In less than 4 months, an additional air freight of 340,000 yuan has been incurred. What is the concept of this number! Equivalent to a year’s net profit of a small-scale trading enterprise! If there is still no significant improvement in cargo transportation and other aspects in the future, then delivery delays will continue to exist, and the air freight generated will also continue to increase. Such an expense is fatal to a small-scale enterprise, and it also has a serious impact on medium- and large-scale enterprises. As business owners say, if you don’t take orders, you can’t feed your workers, and if you take orders, you’ll continue to lose money.

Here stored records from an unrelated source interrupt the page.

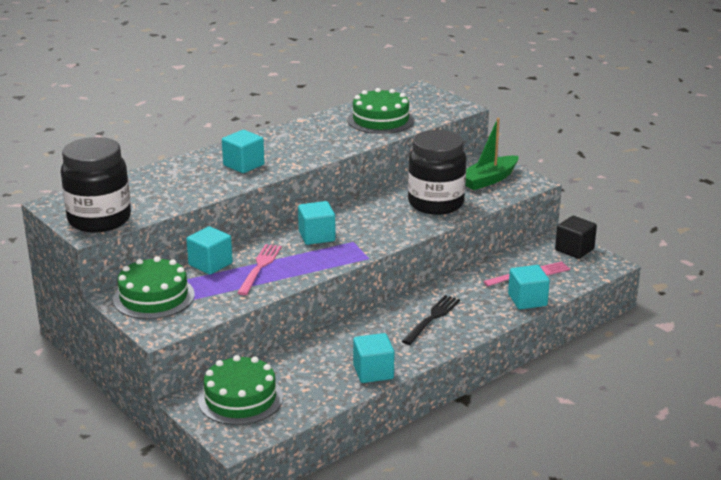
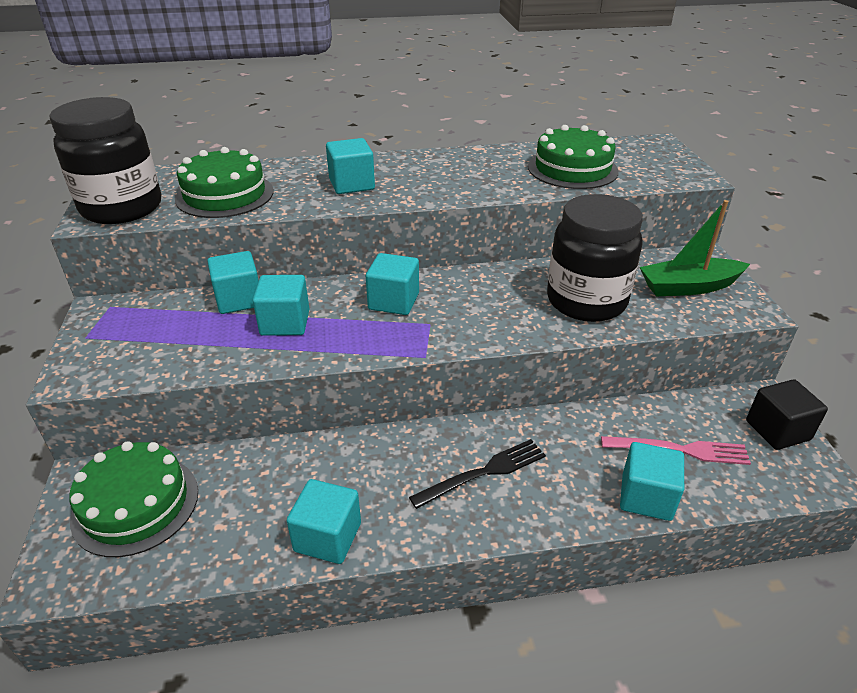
camera: 30 degrees right, 10 degrees up
(154, 297) = (131, 323): green cake -> green cake (225, 195)
(260, 267) = (285, 323): pink fork -> turquoise cube

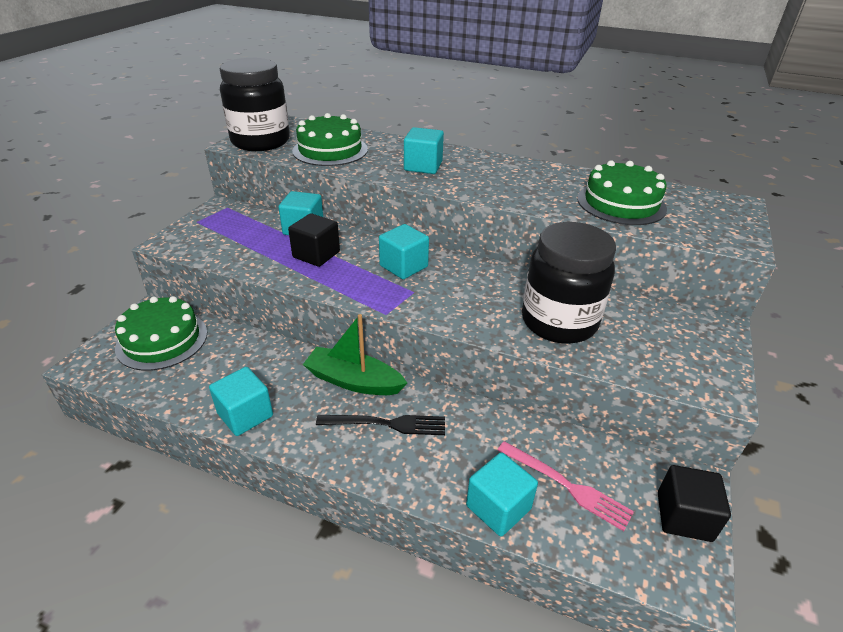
camera: 30 degrees right, 0 degrees up
(285, 323) = (316, 254): turquoise cube -> black cube
(688, 287) = (672, 345): green boat -> green boat (353, 381)

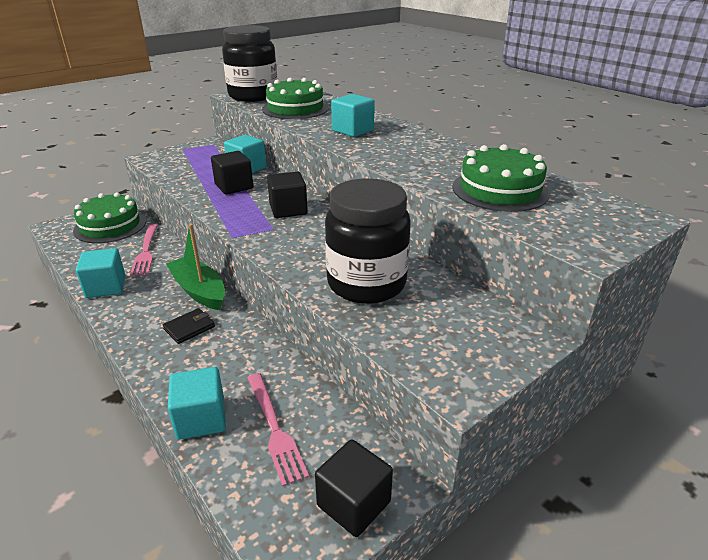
camera: 30 degrees right, 5 degrees down
(244, 357) = (146, 252): none -> pink fork
(388, 424) = (189, 328): black fork -> black wallet
(403, 266) = (288, 210): turquoise cube -> black cube

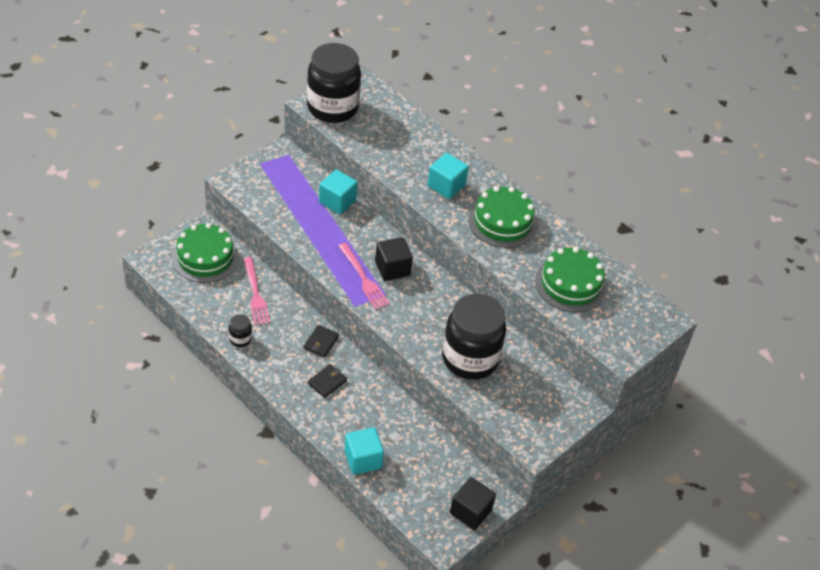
camera: 10 degrees left, 15 degrees up
(106, 287) = (240, 339): turquoise cube -> black jar
(199, 291) = (321, 342): green boat -> black wallet
(234, 186) = (334, 233): black cube -> none
(275, 430) = (414, 466): pink fork -> pink fork (364, 279)
(295, 108) = (383, 139): green cake -> green cake (502, 222)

In addition to facing the uncertain factor of the epidemic, the textile market will inevitably have an impact on textile production due to the continued price increase of raw materials. Since the beginning of the year, the price of textile raw materials has risen sharply, but the price of gray fabrics and finished products has been unable to keep up, causing costs to rise again and the already thin profits to become even thinner. In the off-season, raw material prices have risen to historical highs. If there is a peak season, the increase may be even more fierce.
Recently, as the domestic epidemic has been brought under control, many areas have resumed work and production, and at the same time, logistics and transportation…The sales volume has also been greatly improved, and textile companies will also begin to gradually ease their orders. However, textile workers still need to consciously control production costs and work hard to overcome this difficulty.